I am very pleased to see the efforts which are being made to vary and multiply the effects of radiation when it is applied to the tracing of natural objects or to copying drawings which have already been produced by the art For, irrespective of the immediate use which should result from it, the experiments and even the trials which have been conducted in this direction can only increase our knowledge of the physical characteristics of radiation and of the ways of using it. I could not have been more touched by the regards which you passed on from our mutual friend, Mr Hershell, and would you please be so kind as to tell him so. I have long admired his wide-ranging genius, his great works and his spirit of invention. I have carefully wrapped up his drawings, and have pressed and then put them in the same volume of the 1833 Philosophical transacations where I have found so many of his excellent observations on celestial nebulae. I only remove them to take with me to my retreat in the country where I will put them in a safe place as a precious token of his friendship. This does not mean that I release you from your promise to send me a drawing of yourself. But, since you are postponing our meeting until a later date, when I hope that you will be established in the country, allow me to ask you for the portrait of your home. In exchange, I promise to send both you and Mr Hershell the portrait of my isolated retreat and of the charming countryside which surrounds it as soon as Mr Dagurre’s process is known to us. Farewell, Sir, please do not let the involuntary lateness of the reply which I owed you encourage you to do the same to me, and please accept my highest regards with which I am,
Sir, your very humble and very obedient Servant
J. B. Biot
Mr H. Fox Talbot,
member of the Royal society of London &c. &c.
no 44 Queen Ann Street
London
England
Lacock Abbey
Chippenham
Wilts
Notes:
1. Letter not located.
2. Dominique François Jean Arago (1786–1853), French physicist, astronomer & man of science.

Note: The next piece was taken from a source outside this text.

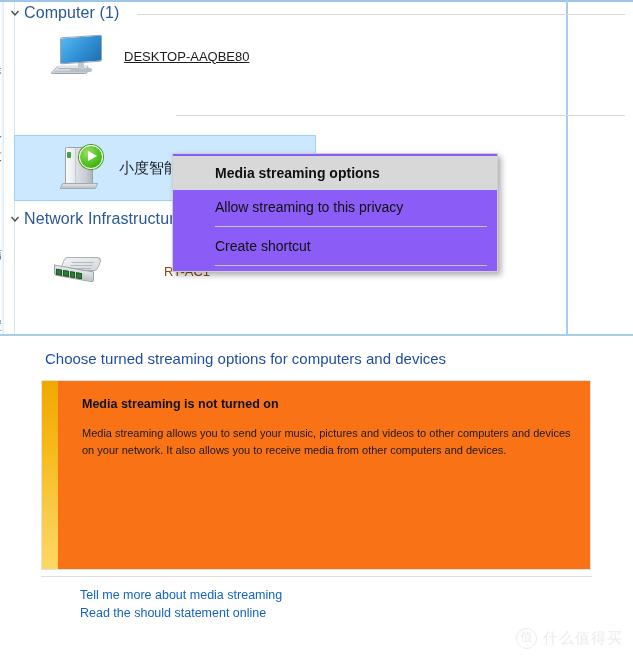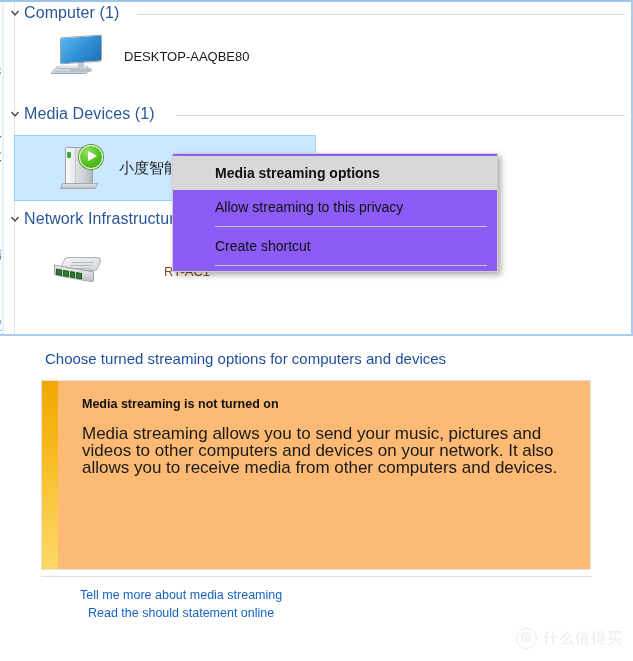"Computer (1)" #network-window { width: 633px -> 568px }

3. Comptes Rendus hebdomadaires des séances de l’ de l’Académie des Sciences.
4. Jacques Babinet (1794–1872), physicist.
5. Benjamin Wilson (1721–1788), natural philosopher.
6. Jacopo Bartolomeo Beccari (1682–1766), natural philosopher.
7. Sir John Frederick William Herschel (1792–1871), astronomer & scientist.
8. Biot invented a polariscope of his own. This appears to be an early reference to his work on the instrument.
9. Louis Jacques Mandé Daguerre (1787–1851), French artist, showman & inventor.